Estorsione, violenza privata, minacce, percosse, indebito utilizzo di carte di credito e truffa: pene pesanti a carico dei due imputati
Il II collegio del Tribunale di Latina, presieduto dal giudice Elena Nadile, ha condannato entrambi gli imputati, Barbara Soster e Angelo De Petris, alla pena di 10 anni di reclusione. Una lunga camera di consiglio che si è protratta per circa due ore e mezza, dopo che il pubblico ministero Valentina Giammaria aveva chiesto per tutti e due gli imputati 10 anni ciascuno. Soster, difeso dall’avvocato Stefano Caroti, e De Petris, assistito dall’avvocato Maria Antonietta Cestra, dovevano rispondere, a vario titolo, di estorsione, violenza privata, minacce, percosse, indebito utilizzo di carte di credito e di pagamento e truffa continuata in concorso.
Nel corso dell’arringa difensiva, l’avvocato Cestra ha tentato di scardinare le accuse, facendo riferimento anche alla sua richiesta di una perizia psichiatrica per il suo assistito, Angelo De Petris, definito come un giovane sotto scacco dell’altra imputata, Barbara Soster. L’istanza di perizia psichiatrica, però, è stata respinta. Scontato l’Appello da parte degli avvocati che impugneranno la sentenza emessa.

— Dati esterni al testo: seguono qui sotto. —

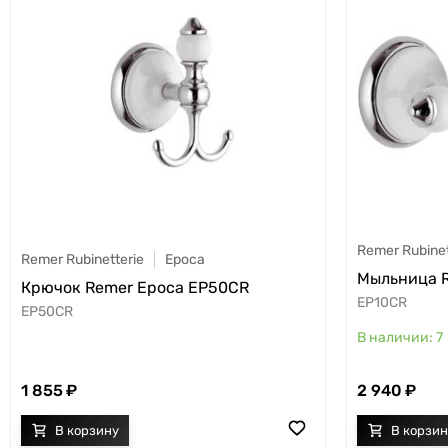
Remer Rubinet
Remer Rubinetterie
Epoca
Мыльница R
Крючок Remer Epoca EP50CR
EP10CR
EP50CR
7
1 855
2 940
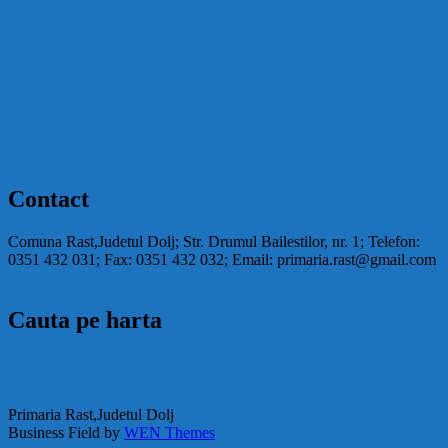
Contact
Comuna Rast,Judetul Dolj; Str. Drumul Bailestilor, nr. 1; Telefon:
0351 432 031; Fax: 0351 432 032; Email: primaria.rast@gmail.com
Cauta pe harta
Primaria Rast,Judetul Dolj
Business Field by
WEN Themes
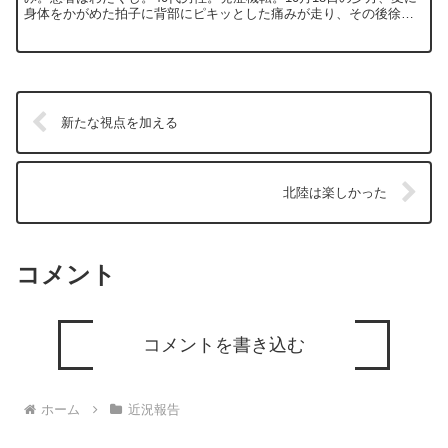
身体をかがめた拍子に背部にピキッとした痛みが走り、その後徐々
に悪化。右背部第五肋間付近の自発痛。表面ではなく深部...
新たな視点を加える
北陸は楽しかった
コメント
コメントを書き込む
ホーム
近況報告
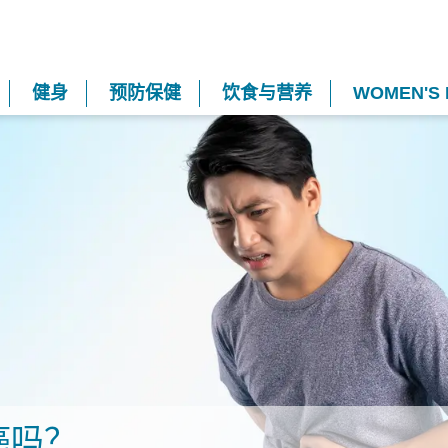
健身
预防保健
饮食与营养
WOMEN'S 
癌吗？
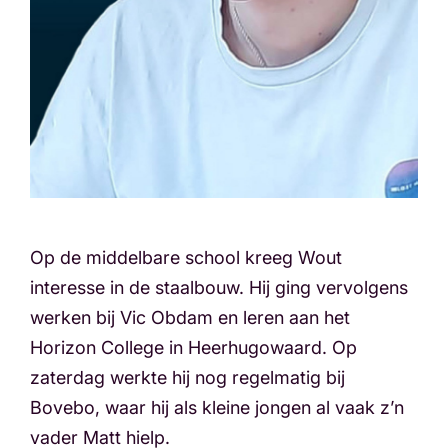
Op de middelbare school kreeg Wout
interesse in de staalbouw. Hij ging vervolgens
werken bij Vic Obdam en leren aan het
Horizon College in Heerhugowaard. Op
zaterdag werkte hij nog regelmatig bij
Bovebo, waar hij als kleine jongen al vaak z’n
vader Matt hielp.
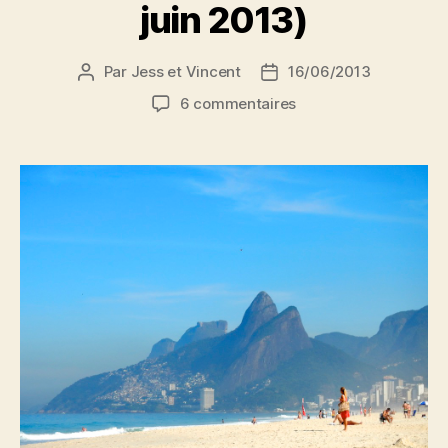
juin 2013)
Par
Jess et Vincent
16/06/2013
Auteur
Date
de
de
sur
6 commentaires
l’article
l’article
Rio
de
Janeiro
(10
au
15
juin
2013)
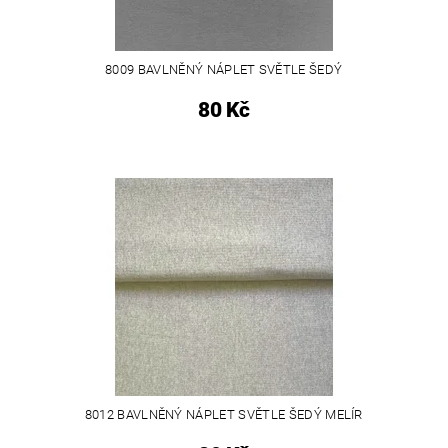
8009 BAVLNĚNÝ NÁPLET SVĚTLE ŠEDÝ
80 Kč
8012 BAVLNĚNÝ NÁPLET SVĚTLE ŠEDÝ MELÍR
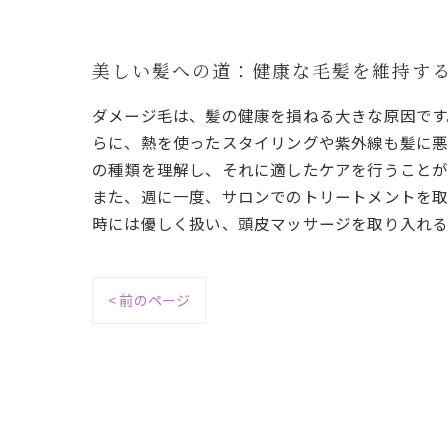
美しい髪への道：健康な毛髪を維持す
ダメージ毛は、髪の健康を損ねる大きな原因です
らに、熱を使ったスタイリングや紫外線も髪に悪
の種類を理解し、それに適したケアを行うことが
また、週に一度、サロンでのトリートメントを取
時には優しく扱い、頭皮マッサージを取り入れる
< 前のページ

A novembre 2021, i Carabinieri del Nucleo Operativo e Radiomobile della Compagnia di Latina, all’esito di articolata attività di indagine, su disposizione del sostituto procuratore Valentina Giammaria, che ha firmato l’indagine, coordinata dal Procuratore della Repubblica Giuseppe De Falco, avevano tratto in arresto sia la 54enne Barbara Soster che il 34enne Angelo De Petris. I fatti sono avvenuti, per lo più, a Latina e Roma.
Secondo gli inquirenti, le investigazioni avevano permesso di accertare come l’uomo e la donna avevano sfruttato il periodo di particolare vulnerabilità e fragilità della vittima, una donna di Latina. Il momento difficile della donna era stata causato da un incidente stradale che aveva ingenerato nella stessa la convinzione che la Soster fosse una veggente in grado di parlare con gli angeli. Soster, infatti, avrebbe fatto credere alla vittima che sarebbe finita in galera perché la controparte del sinistro non avrebbe firmato il Cid. Inoltre, la vittima stava vivendo la separazione dal marito, evento la rendenva particolarmente fragile.
I due imputati, secondo l’accusa, hanno convinto la vittima a consegnare loro dapprima la somma contante di 900 euro per la compilazione del modello di constatazione amichevole a seguito di sinistro. Inoltre, prima raggirandola, e successivamente tramite vere e proprie minacce, destinate, oltre che alla donna, i due avrebbe intascato anche dai suoi familiari,somme di denaro via via crescenti, ammontanti a circa 4500 euro.
Il culmine si è raggiunto quando la donna ha consegnato agli imputati una carta Postepay intestata a lei stessa, con la quale sono stati operati movimenti non autorizzati per un ammontare di circa 650 euro spesi in 12 giorni.
Violenze nei confronti dei propri familiari, nei confronti dei quali la stessa vittima si è mostrata reticente fino all’ultimo, al punto di meditare di compiere gesti estremi pur di non rivelare loro la verità dei fatti e delle minacce ricevute: “Comportati bene, noi l’altra gente la squartiamo”, le avrebbero detto i due arrestati al fine di convincere la donna a consegnare, in una delle diverse occasioni, delle somme di danaro, oppure prospettando l’ipotesi che, a causa dei mancati pagamenti, la donna sarebbe andata in carcere e che quindi potesse veder revocata la potestà genitoriale.
In più di un’occasione, sia Soster che De Petris avrebbero minacciato la donna. In particolare, De Petris, spiegandole, di possedere due pistole e che se non avesse assolto alle sue richiesta, avrebbe scaricato i colpi sul marito. E ancora: “Dato che vuoi fare la stronza adesso ti faccio vedere chi sono, ogni settimana vengo a prendermi i soldi”; oppure, rivolto al marito, “Ti sparo, ti ammazzo, ti vengo a cercare“, sferrandogli una testata.
A nulla è valso il tentativo dei due imputati di eliminare le tracce dei contatti avuti con la vittima, cancellando quindi le conversazioni avvenute sui social network ed eliminando altresì profili Whatsapp ed i propri contatti dai numeri salvati in rubrica. Le investigazioni dei militari dell’Arma hanno permesso di venire a conoscenza di tutte le condotte delittuose poste in essere dagli arrestati che hanno permesso dapprima di interrompere questa spirale di minacce e violenza, e finalmente di donare nuovamente serenità alla vittima.